(Excerpt from a dataset)
--------------------------------

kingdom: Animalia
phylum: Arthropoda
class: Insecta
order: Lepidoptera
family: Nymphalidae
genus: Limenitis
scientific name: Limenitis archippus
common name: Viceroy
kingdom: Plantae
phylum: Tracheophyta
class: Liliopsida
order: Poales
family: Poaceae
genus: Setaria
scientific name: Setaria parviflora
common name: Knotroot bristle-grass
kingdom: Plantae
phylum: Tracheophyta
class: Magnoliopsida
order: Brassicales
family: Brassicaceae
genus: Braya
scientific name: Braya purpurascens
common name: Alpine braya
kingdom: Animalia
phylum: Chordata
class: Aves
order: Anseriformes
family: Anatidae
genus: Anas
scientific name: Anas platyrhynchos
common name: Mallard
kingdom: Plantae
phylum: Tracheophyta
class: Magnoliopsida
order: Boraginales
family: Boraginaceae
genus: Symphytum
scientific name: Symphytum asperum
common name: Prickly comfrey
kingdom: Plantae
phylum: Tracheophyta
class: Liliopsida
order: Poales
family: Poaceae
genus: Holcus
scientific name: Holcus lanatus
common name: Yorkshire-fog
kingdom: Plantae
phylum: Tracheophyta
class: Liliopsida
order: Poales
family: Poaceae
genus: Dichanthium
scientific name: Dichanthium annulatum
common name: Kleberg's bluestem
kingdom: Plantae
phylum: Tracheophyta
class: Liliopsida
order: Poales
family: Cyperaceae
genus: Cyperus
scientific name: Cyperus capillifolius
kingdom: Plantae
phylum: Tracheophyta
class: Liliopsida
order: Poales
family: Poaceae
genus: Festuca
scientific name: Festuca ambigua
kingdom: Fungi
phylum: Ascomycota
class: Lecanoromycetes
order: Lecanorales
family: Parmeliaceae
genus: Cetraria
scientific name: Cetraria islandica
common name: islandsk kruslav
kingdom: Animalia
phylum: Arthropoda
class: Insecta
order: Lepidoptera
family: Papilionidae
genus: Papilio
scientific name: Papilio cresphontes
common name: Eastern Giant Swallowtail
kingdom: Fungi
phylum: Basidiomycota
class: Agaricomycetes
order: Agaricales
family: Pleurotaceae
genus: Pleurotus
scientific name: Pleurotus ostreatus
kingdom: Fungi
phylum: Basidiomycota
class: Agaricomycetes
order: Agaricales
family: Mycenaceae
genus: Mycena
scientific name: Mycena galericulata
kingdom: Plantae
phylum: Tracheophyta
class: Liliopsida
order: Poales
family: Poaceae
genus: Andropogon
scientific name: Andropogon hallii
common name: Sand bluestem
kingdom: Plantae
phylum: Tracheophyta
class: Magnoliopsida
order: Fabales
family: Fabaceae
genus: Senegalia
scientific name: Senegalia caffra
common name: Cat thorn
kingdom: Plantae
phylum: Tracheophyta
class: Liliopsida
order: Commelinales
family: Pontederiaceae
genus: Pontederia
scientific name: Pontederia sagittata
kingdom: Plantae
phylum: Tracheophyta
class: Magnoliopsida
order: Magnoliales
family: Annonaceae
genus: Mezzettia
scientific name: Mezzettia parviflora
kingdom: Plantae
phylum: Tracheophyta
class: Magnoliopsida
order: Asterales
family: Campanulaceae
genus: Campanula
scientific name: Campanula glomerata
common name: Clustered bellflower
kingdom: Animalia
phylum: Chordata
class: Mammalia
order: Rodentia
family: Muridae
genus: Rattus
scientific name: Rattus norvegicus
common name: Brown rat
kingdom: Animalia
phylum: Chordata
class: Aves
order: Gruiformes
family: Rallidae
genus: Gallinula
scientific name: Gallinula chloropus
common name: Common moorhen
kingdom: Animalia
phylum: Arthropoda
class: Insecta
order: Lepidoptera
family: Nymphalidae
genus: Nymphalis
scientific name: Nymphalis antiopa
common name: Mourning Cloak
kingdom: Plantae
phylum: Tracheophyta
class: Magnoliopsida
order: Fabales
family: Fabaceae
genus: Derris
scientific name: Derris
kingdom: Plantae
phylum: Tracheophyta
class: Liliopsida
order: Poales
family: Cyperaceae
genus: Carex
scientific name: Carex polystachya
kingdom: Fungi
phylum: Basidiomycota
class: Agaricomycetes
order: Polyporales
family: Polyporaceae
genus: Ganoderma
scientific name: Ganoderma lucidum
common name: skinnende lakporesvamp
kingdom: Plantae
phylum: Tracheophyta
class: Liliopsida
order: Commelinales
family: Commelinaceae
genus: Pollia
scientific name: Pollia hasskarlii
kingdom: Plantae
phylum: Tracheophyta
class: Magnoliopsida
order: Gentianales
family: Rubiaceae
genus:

--------------------------------

Copy out every row above with each line left unchanged.

Result of this exercise
kingdom: Animalia
phylum: Arthropoda
class: Insecta
order: Lepidoptera
family: Nymphalidae
genus: Limenitis
scientific name: Limenitis archippus
common name: Viceroy
kingdom: Plantae
phylum: Tracheophyta
class: Liliopsida
order: Poales
family: Poaceae
genus: Setaria
scientific name: Setaria parviflora
common name: Knotroot bristle-grass
kingdom: Plantae
phylum: Tracheophyta
class: Magnoliopsida
order: Brassicales
family: Brassicaceae
genus: Braya
scientific name: Braya purpurascens
common name: Alpine braya
kingdom: Animalia
phylum: Chordata
class: Aves
order: Anseriformes
family: Anatidae
genus: Anas
scientific name: Anas platyrhynchos
common name: Mallard
kingdom: Plantae
phylum: Tracheophyta
class: Magnoliopsida
order: Boraginales
family: Boraginaceae
genus: Symphytum
scientific name: Symphytum asperum
common name: Prickly comfrey
kingdom: Plantae
phylum: Tracheophyta
class: Liliopsida
order: Poales
family: Poaceae
genus: Holcus
scientific name: Holcus lanatus
common name: Yorkshire-fog
kingdom: Plantae
phylum: Tracheophyta
class: Liliopsida
order: Poales
family: Poaceae
genus: Dichanthium
scientific name: Dichanthium annulatum
common name: Kleberg's bluestem
kingdom: Plantae
phylum: Tracheophyta
class: Liliopsida
order: Poales
family: Cyperaceae
genus: Cyperus
scientific name: Cyperus capillifolius
kingdom: Plantae
phylum: Tracheophyta
class: Liliopsida
order: Poales
family: Poaceae
genus: Festuca
scientific name: Festuca ambigua
kingdom: Fungi
phylum: Ascomycota
class: Lecanoromycetes
order: Lecanorales
family: Parmeliaceae
genus: Cetraria
scientific name: Cetraria islandica
common name: islandsk kruslav
kingdom: Animalia
phylum: Arthropoda
class: Insecta
order: Lepidoptera
family: Papilionidae
genus: Papilio
scientific name: Papilio cresphontes
common name: Eastern Giant Swallowtail
kingdom: Fungi
phylum: Basidiomycota
class: Agaricomycetes
order: Agaricales
family: Pleurotaceae
genus: Pleurotus
scientific name: Pleurotus ostreatus
kingdom: Fungi
phylum: Basidiomycota
class: Agaricomycetes
order: Agaricales
family: Mycenaceae
genus: Mycena
scientific name: Mycena galericulata
kingdom: Plantae
phylum: Tracheophyta
class: Liliopsida
order: Poales
family: Poaceae
genus: Andropogon
scientific name: Andropogon hallii
common name: Sand bluestem
kingdom: Plantae
phylum: Tracheophyta
class: Magnoliopsida
order: Fabales
family: Fabaceae
genus: Senegalia
scientific name: Senegalia caffra
common name: Cat thorn
kingdom: Plantae
phylum: Tracheophyta
class: Liliopsida
order: Commelinales
family: Pontederiaceae
genus: Pontederia
scientific name: Pontederia sagittata
kingdom: Plantae
phylum: Tracheophyta
class: Magnoliopsida
order: Magnoliales
family: Annonaceae
genus: Mezzettia
scientific name: Mezzettia parviflora
kingdom: Plantae
phylum: Tracheophyta
class: Magnoliopsida
order: Asterales
family: Campanulaceae
genus: Campanula
scientific name: Campanula glomerata
common name: Clustered bellflower
kingdom: Animalia
phylum: Chordata
class: Mammalia
order: Rodentia
family: Muridae
genus: Rattus
scientific name: Rattus norvegicus
common name: Brown rat
kingdom: Animalia
phylum: Chordata
class: Aves
order: Gruiformes
family: Rallidae
genus: Gallinula
scientific name: Gallinula chloropus
common name: Common moorhen
kingdom: Animalia
phylum: Arthropoda
class: Insecta
order: Lepidoptera
family: Nymphalidae
genus: Nymphalis
scientific name: Nymphalis antiopa
common name: Mourning Cloak
kingdom: Plantae
phylum: Tracheophyta
class: Magnoliopsida
order: Fabales
family: Fabaceae
genus: Derris
scientific name: Derris
kingdom: Plantae
phylum: Tracheophyta
class: Liliopsida
order: Poales
family: Cyperaceae
genus: Carex
scientific name: Carex polystachya
kingdom: Fungi
phylum: Basidiomycota
class: Agaricomycetes
order: Polyporales
family: Polyporaceae
genus: Ganoderma
scientific name: Ganoderma lucidum
common name: skinnende lakporesvamp
kingdom: Plantae
phylum: Tracheophyta
class: Liliopsida
order: Commelinales
family: Commelinaceae
genus: Pollia
scientific name: Pollia hasskarlii
kingdom: Plantae
phylum: Tracheophyta
class: Magnoliopsida
order: Gentianales
family: Rubiaceae
genus:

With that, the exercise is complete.